DA: Frankly, all I need is lists. One of those lists is a calendar, and the others are lists of things that hold potential options, things I can point myself to go and do depending on where I am, like “@work,” “@home,” etc. I don’t need anything but these eight or nine flat lists. Anything that manages lists works fine for that. I used a paper planner in exactly this way. It’s just a little easier to carry a Palm. But I could look through the planner more easily than I can look through the PDA.
TR: What about smart phones like Palm’s Treo, with calendars, e-mail, and so forth? They let you keep to-do lists and make calls from the same device.
DA: My Sony-Ericsson phone is much more fun to have in my pocket than a Treo, which lots of people like, but PDAs are clunky little things. I’d rather mix and match my Palm and my phone than smash them together. If one goes down I want the other one to work. And the phone’s tiny form factor is a plus. I was just out for a walk in Boston. I put the cell phone into my pocket. I didn’t want to take the Palm. If I had a Treo, I’d have to take them both with me, and then I’d have that big clunky thing in my pocket.

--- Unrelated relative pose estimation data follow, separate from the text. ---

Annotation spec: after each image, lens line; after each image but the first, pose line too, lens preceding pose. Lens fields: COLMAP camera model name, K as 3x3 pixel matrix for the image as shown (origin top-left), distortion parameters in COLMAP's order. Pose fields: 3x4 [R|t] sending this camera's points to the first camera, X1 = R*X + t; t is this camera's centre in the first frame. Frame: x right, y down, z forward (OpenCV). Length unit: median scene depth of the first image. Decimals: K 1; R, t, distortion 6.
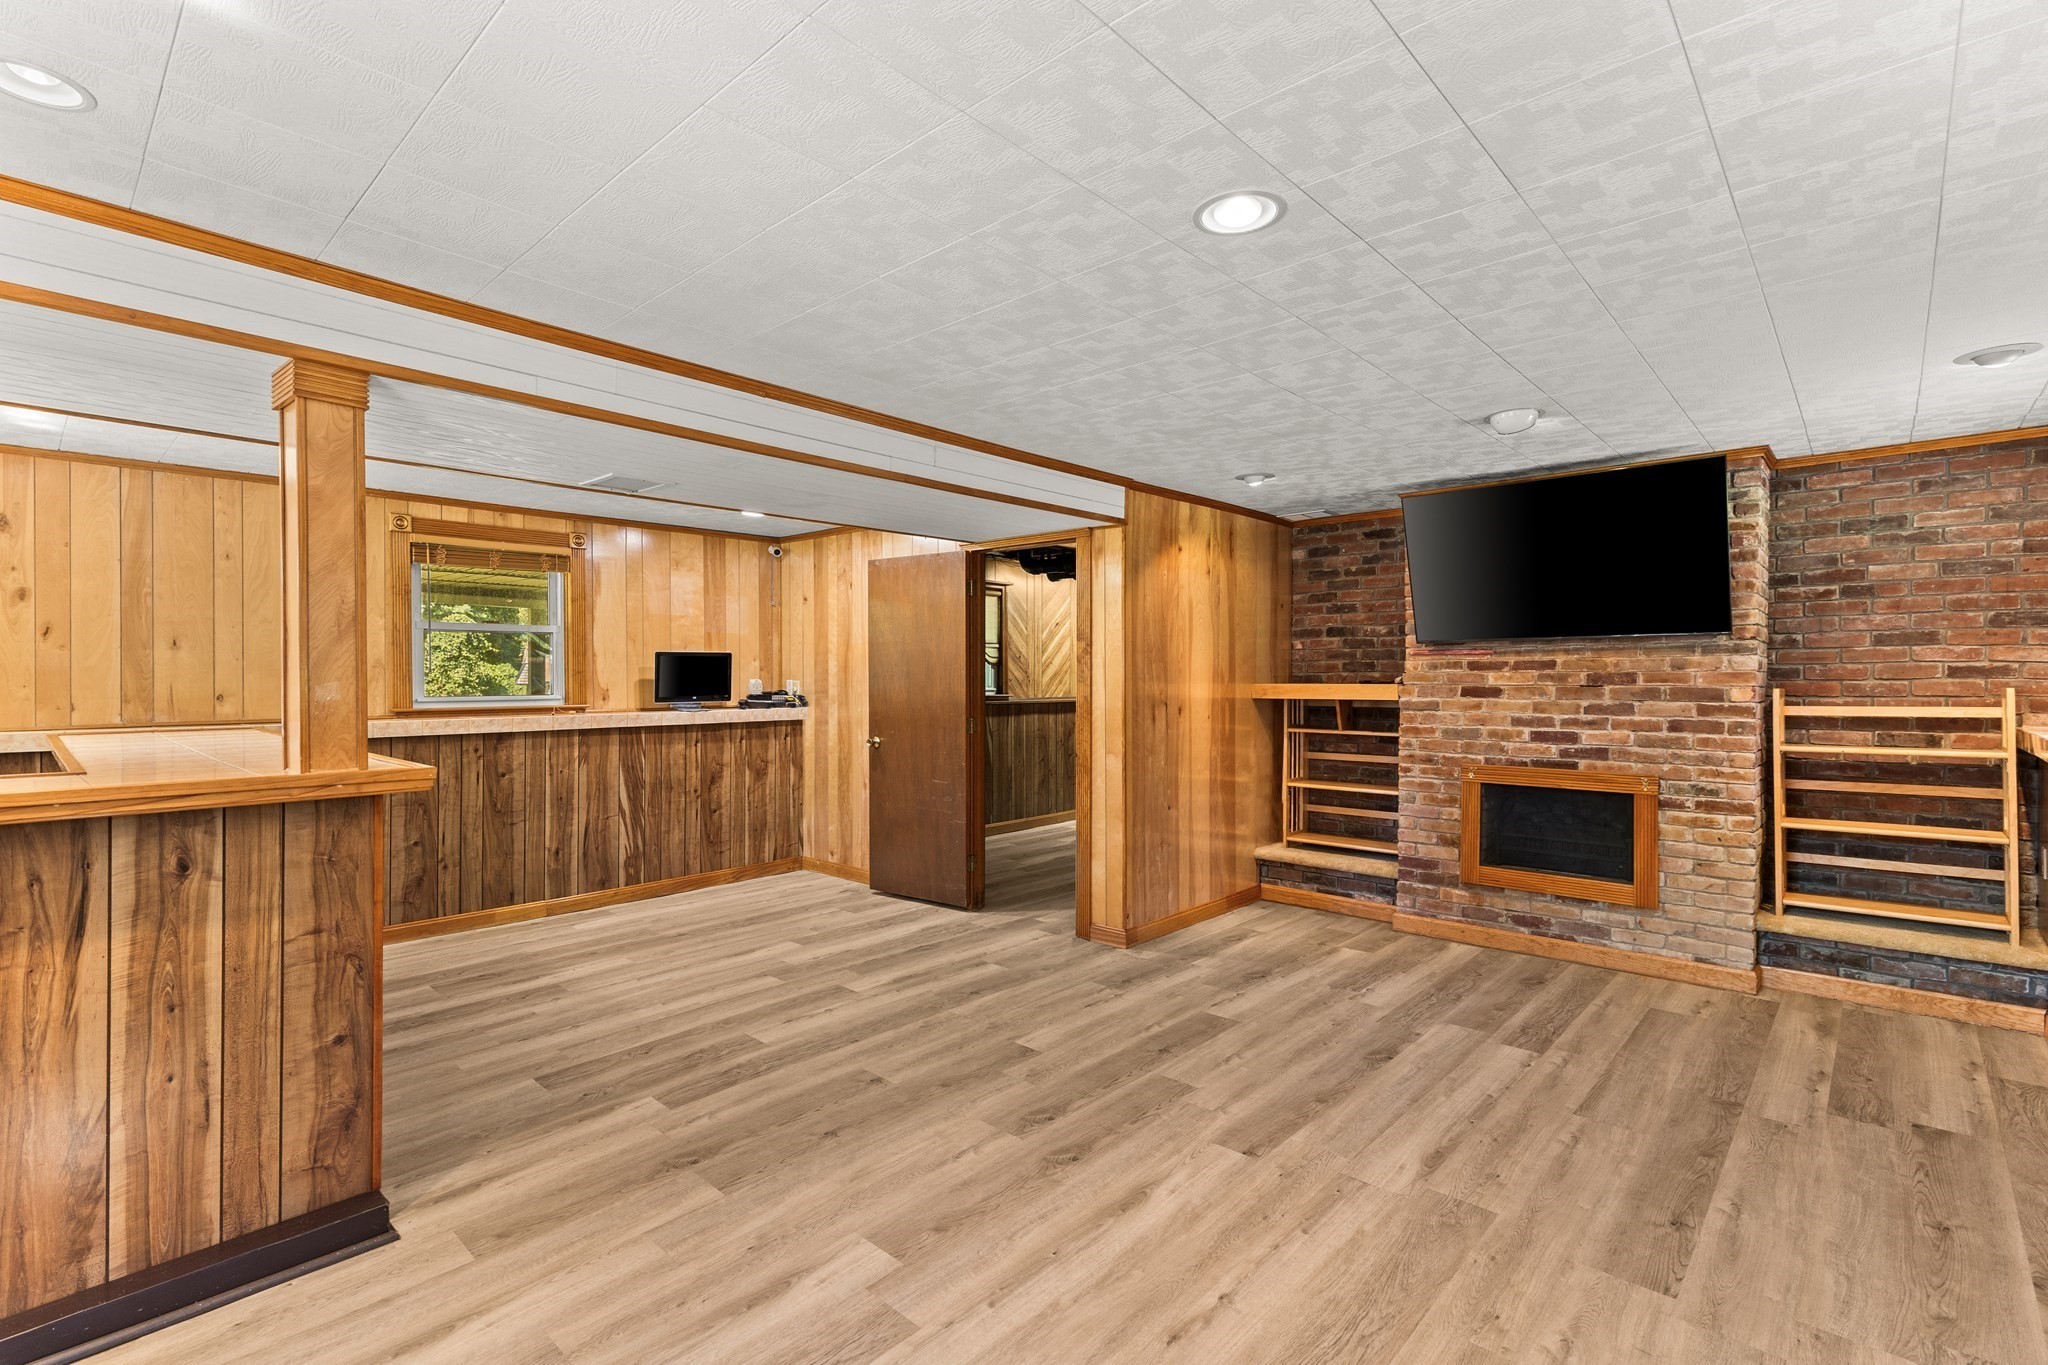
lens RADIAL K [[938.2, 0, 1023.7], [0, 938.2, 676.3], [0, 0, 1]] dist [0.006989, -0.000234]
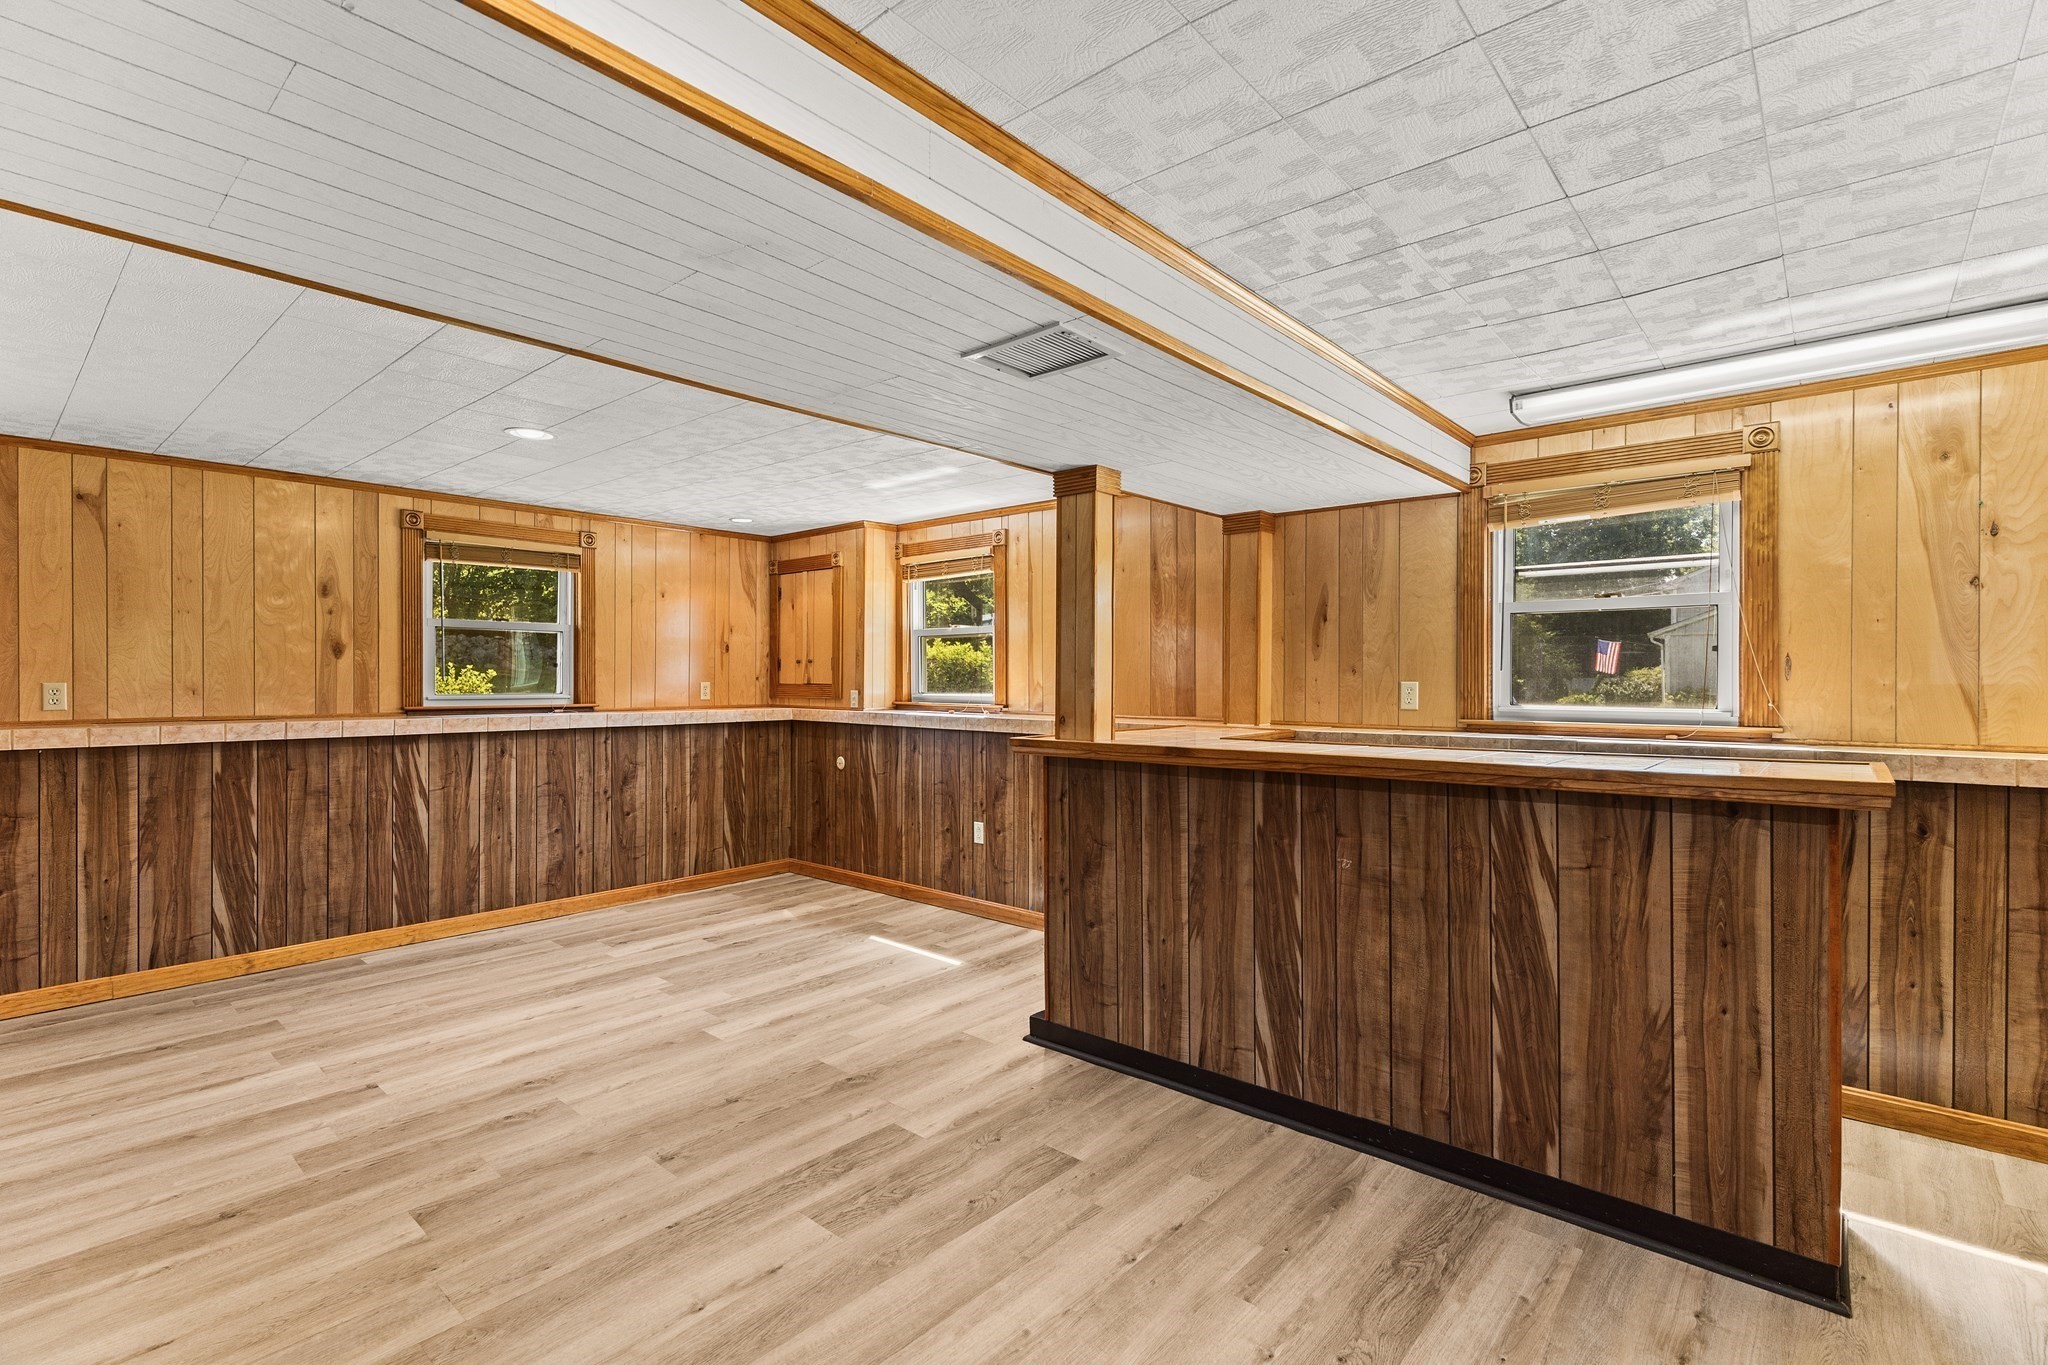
lens RADIAL K [[934.3, 0, 1025.4], [0, 934.3, 681.9], [0, 0, 1]] dist [0.006380, -0.000438]
pose [[-0.999691, 0.000295, -0.024857, -0.415485], [0.000190, 0.999991, 0.004209, 0.001110], [0.024858, 0.004203, -0.999682, 1.677290]]
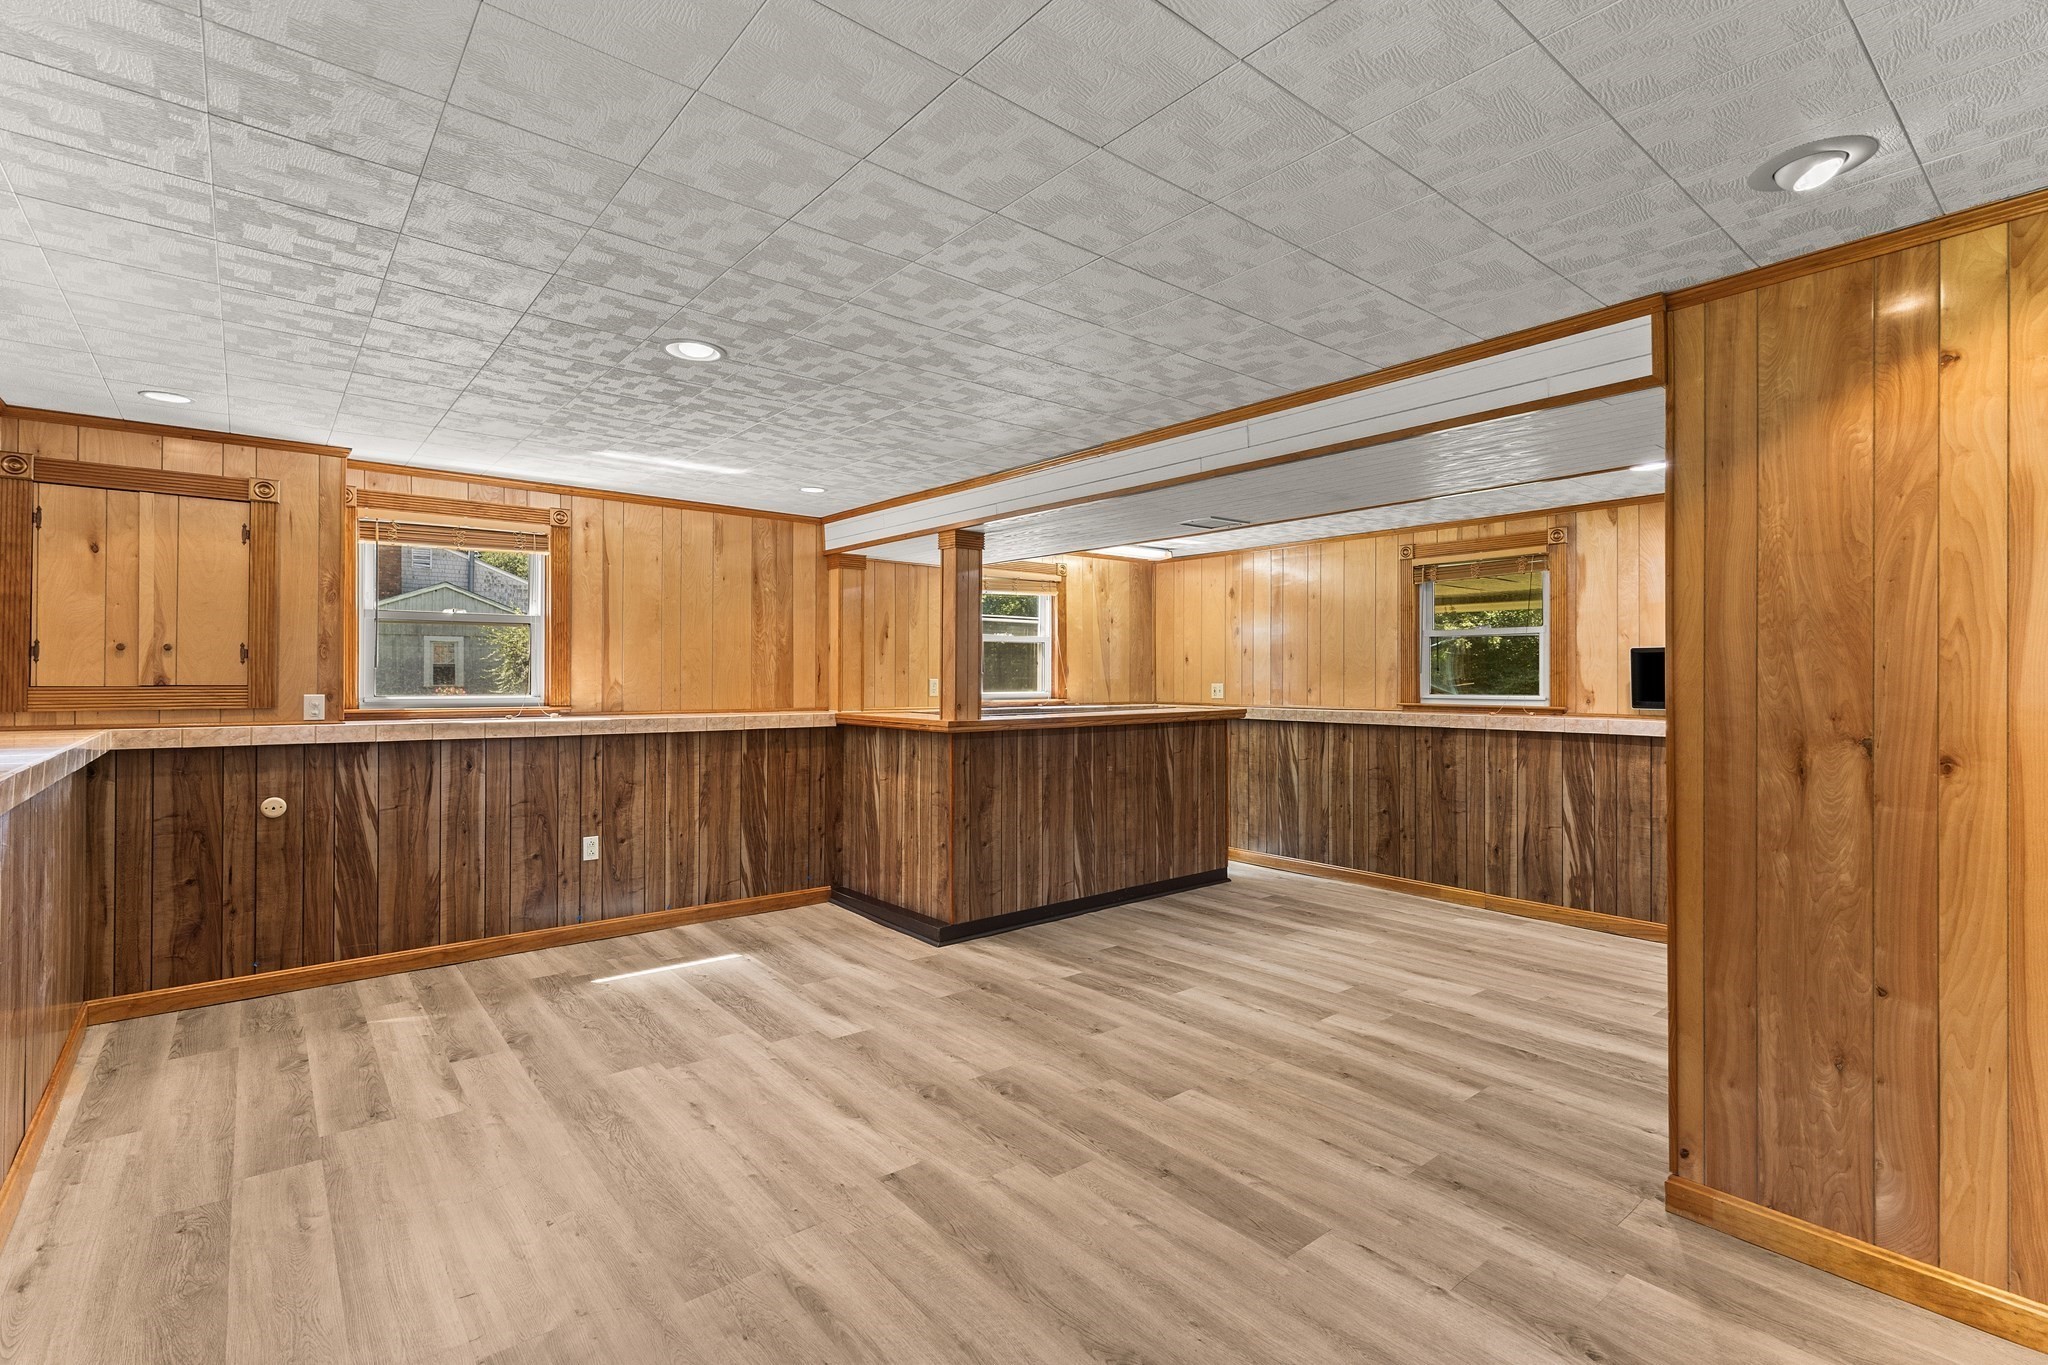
lens RADIAL K [[938.2, 0, 1023.7], [0, 938.2, 676.3], [0, 0, 1]] dist [0.006989, -0.000234]
pose [[-0.137771, 0.000566, -0.990464, 0.897127], [-0.001803, 0.999998, 0.000822, -0.000967], [0.990463, 0.001900, -0.137769, 0.972966]]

Also, a lot of PDAs are becoming like tiny computers, where you have to go through two or three clicks to find your lists. If you’re trying to map 43 different categories in Outlook on your Windows Mobile device, but you just want to make a quick call, how many places do you have to look? I understand that if you’re really geeky this becomes a habit – then you’ve broken down your unconscious resistance. And a lot of this stuff works on our own inner geeks when we’re at home on Saturday fooling around with the gadgets. But when you’re in the throes of reality, when you’re recovering from the flu and you feel like crap, it had better be real simple and real accessible to you.